Maka dari itu pemerintah harus memberi arahan lebih kepada masyarakat mengenai protokol kesehatan. Seperti membuat iklan masyarakat yang eye catching melalui media massa sehingga dapat dikonsumsi semua rentang usia. Lalu mendatangi suatu daerah, Terutama di tempat-tempat yang tinggi angka penularan COVID-19 dan juga tempat-tempat yang belum terjangkau oleh pemerintah setempat. Misalnya, di pedesaan yang notabenenya sulit dijangkau jika melalui penyuluhan yang bersifat online atau melalui media televisi, jadi harus dilakukannya penyuluhan secara langsung oleh pemerintah setempat.
Selain itu Bawaslu sebut pengaturan protokol kesehatan Pilkada hanya sebatas undang-undang. Anggota Badan pengawas pemilu Mochammad Afifudin menyebutkan, ketentuan tentang protokol kesehatan Pilkada yang dimuat Peraturan Komisi Pemilihan Umum (PKPU) Nomor 13 Tahun  2020 terbentur undang-undang. Menurut dia, penyelenggara pemilu sebenarnya ingin membuat peraturan yang lebih progresif terkait protokol.
Namun, dalam membuat aturan, penyelenggara harus tetap berlandaskan oada undang-undang Nomor 10 Tahun 2016. Sementara,UU tersebut tak mengatur protokol kesehatan pilkada di masa pandemi. Afif mengatakan,dengan kondisi ini, idealnya ketentuan tentang protokol kesehatan diatur dalam peraturan pemerintah pengganti undang-undang (Perppu). Namun pada akhirnya, Perppu tak di terbitkan sehingga protokol Pilkada hanya diatur di PKPU saja.
Meski hanya diatur di PKPU,kata Afif, penyelenggara pemilu sudah berupaya merancang tahapan Pilkada 2020 disesuaikan dengan protokol kesehatan. Misalnya, melarang kegiatan kampanye yang berpotensi menciptakan kerumunan massa, mewajibkan penggunaan alat pelindung diri seperti masker dan hand sanitizer di setiap tahapan, hingga pemberian sanksi bagi pelangar protokol kesehatan.

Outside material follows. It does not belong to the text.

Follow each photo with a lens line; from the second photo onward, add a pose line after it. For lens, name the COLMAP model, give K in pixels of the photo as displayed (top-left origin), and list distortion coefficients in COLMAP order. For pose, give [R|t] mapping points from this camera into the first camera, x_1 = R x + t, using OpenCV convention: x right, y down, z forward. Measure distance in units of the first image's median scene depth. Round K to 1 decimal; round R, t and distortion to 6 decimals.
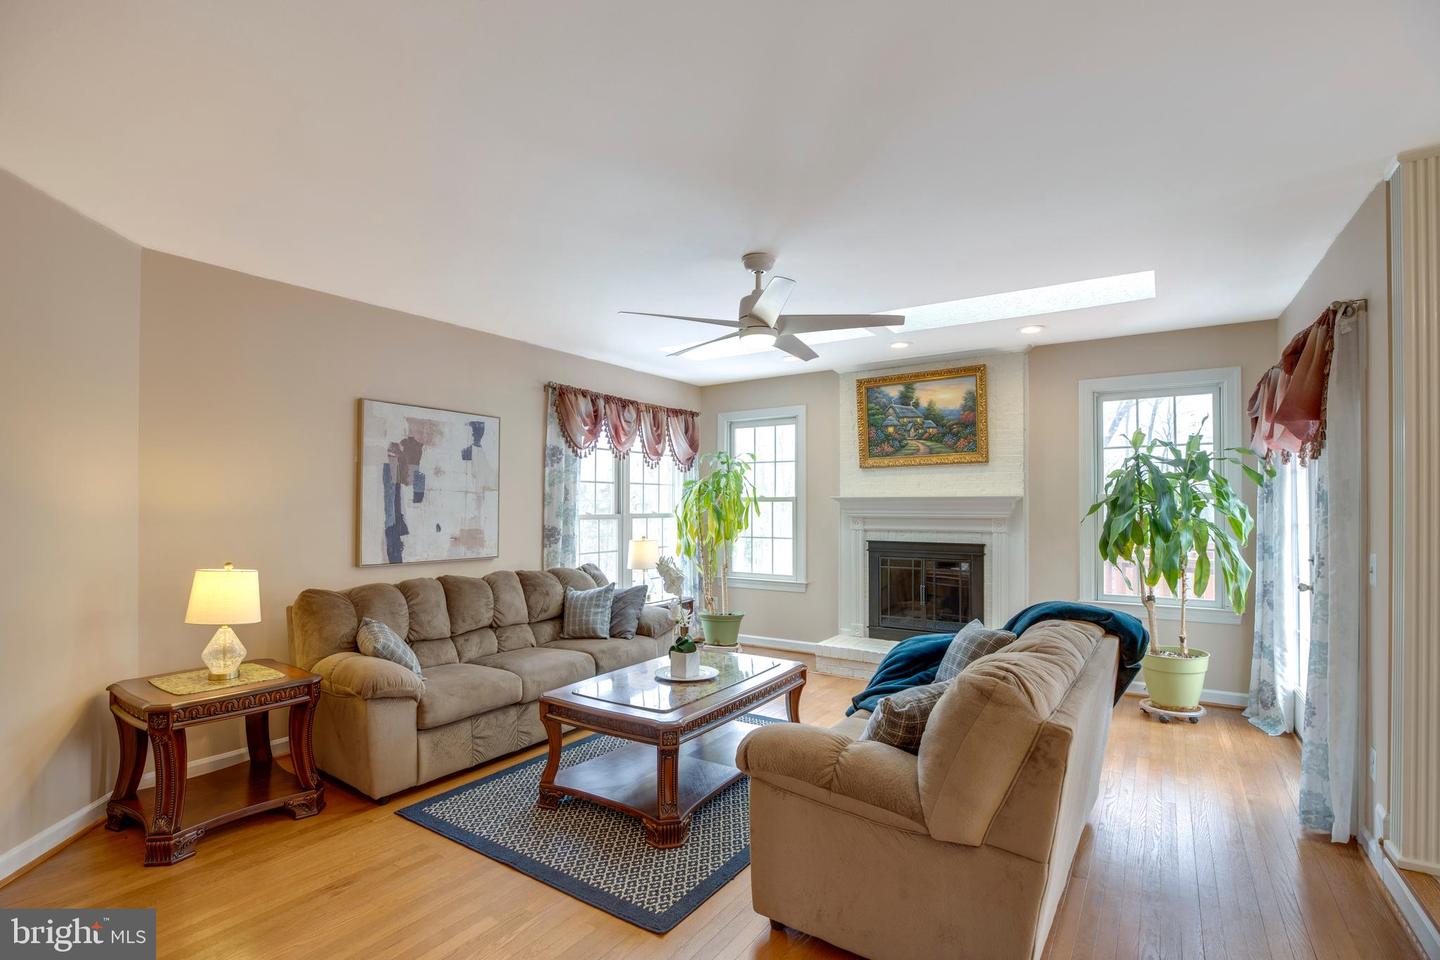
lens RADIAL K [[672.3, 0, 725.8], [0, 672.3, 494.0], [0, 0, 1]] dist [-0.031783, 0.004665]
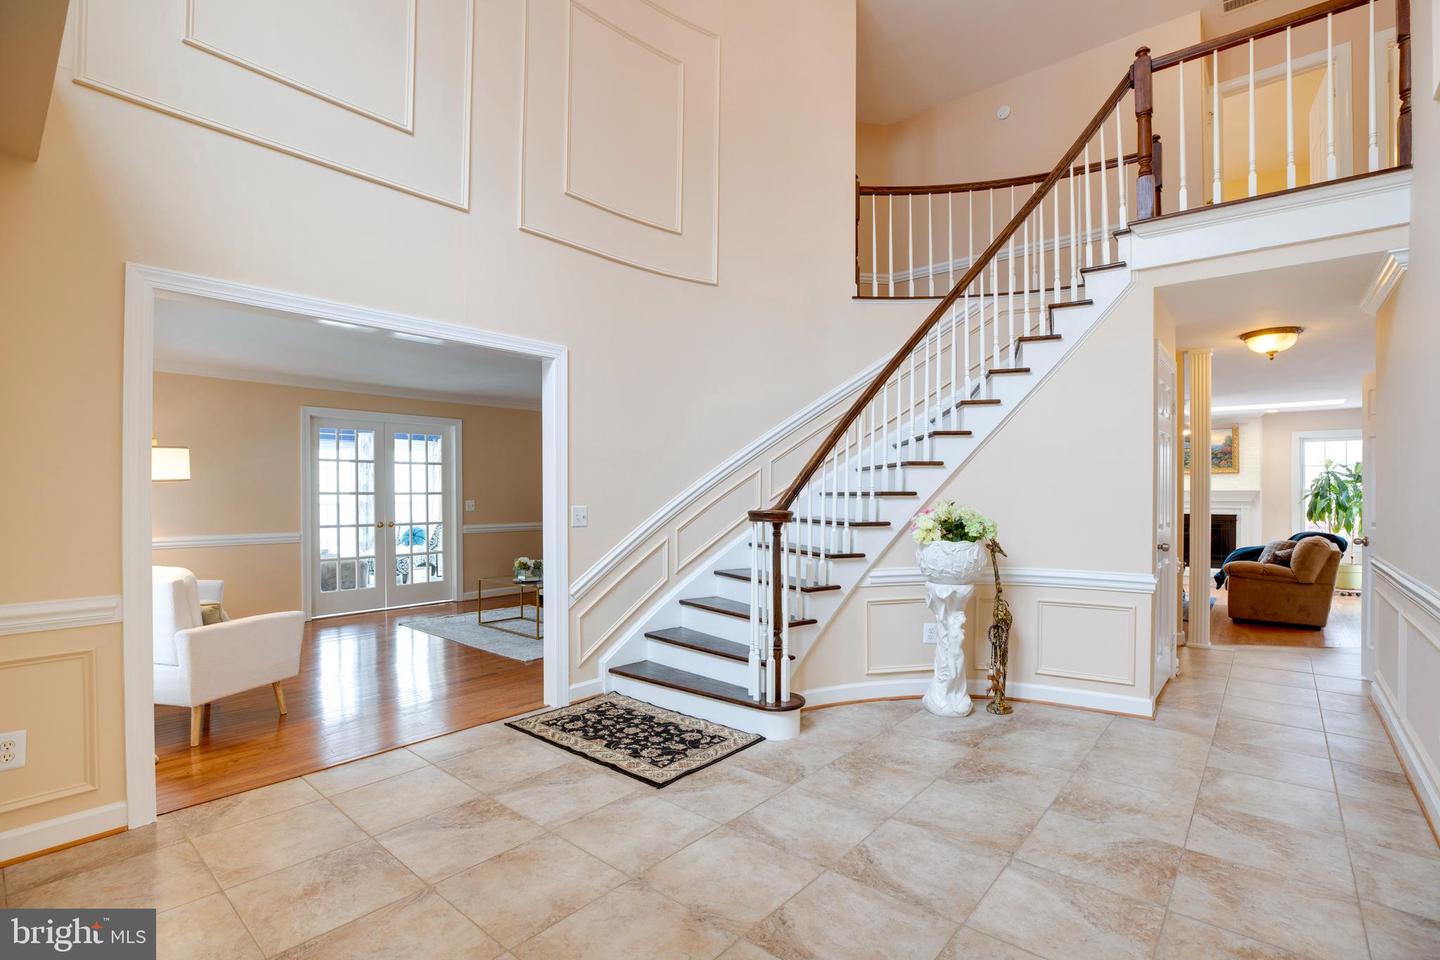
lens RADIAL K [[672.3, 0, 718.2], [0, 672.3, 489.9], [0, 0, 1]] dist [-0.031783, 0.004665]
pose [[0.992618, -0.001137, -0.121274, -0.871143], [0.002770, 0.999908, 0.013302, -0.027789], [0.121248, -0.013540, 0.992530, -1.079201]]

Afif berharap,pengaturan dalam PKPU ini dapat dipatuhi seluruh pihak yang terlibat dalam penyelenggaraan Pilkada 2020. Ia juga berharap supaya ke depan kerumunan masssa di tahapan Pilkada tidak terjadi lagi.
Diberitakan, Komisi Pemilihan Umum (KPU) menerbitkan Peraturan KPU (PKPU) Nomor 13 Tahun 2020 tentang Pilkada Serentak Lanjutan dalam Kondisi Bencana Non-alam Covid-19 pada 23 September 2020. PKPU tersebut merupakan bentuk perubahan kedua atas PKPU Nomor 6 Tahun 2020.
Revisi PKPU ini merupakan tindak lanjut dari kesepakatan antara Komisi II DPR RI bersama pemerintah dan penyelenggara pemilu. Sebelum memutuskan revisi PKPU, pemerintah sempat mempertimbangkan penerbitan Peraturan Pemerintah Pengganti Undang-undang (Perppu) untuk mengatur protokol kesehatan di Pilkada.
Langkah pemerintah dalam merancang tahapan Pilkada 2020 sedemikian rupa adalah langkah yang cukup baik dan melihat dengan cara pemerintah memiliki upaya untuk mencegah hal kecil yang dapat berdampak besar jika dibiarkan terjadi.
Pemerintah mungkin dapat lebih meneliti hal-hal kecil menyimpang yang sering terjadi di masyarakat pada umumnya dan menetralisir terjadinya hal tersebut. Karena meskipun kita sudah mempertimbangkan hal sedemikian rupa dan semaksimal mungkin untuk mencegah hal yang tidak diinginkan, hal tersebut tetap dapat terjadi.
Bukannya ingin menuntut pemerintah untuk sempurna, tapi dengan melihat adanya peristiwa yang sudah terjadi, misalnya kita memiliki 100% ketetapan tapi hanya 60% nya saja yang terlaksana maka dari itulah pemerintah seharusnya lebih memperketat dan mempertegas aturan-aturan yang sudah ditentukan kepada masyarakat, agar masyarakat pun dapat berfikir bahwa aturan itu sebenarnya nyata dan harus dilaksanakan.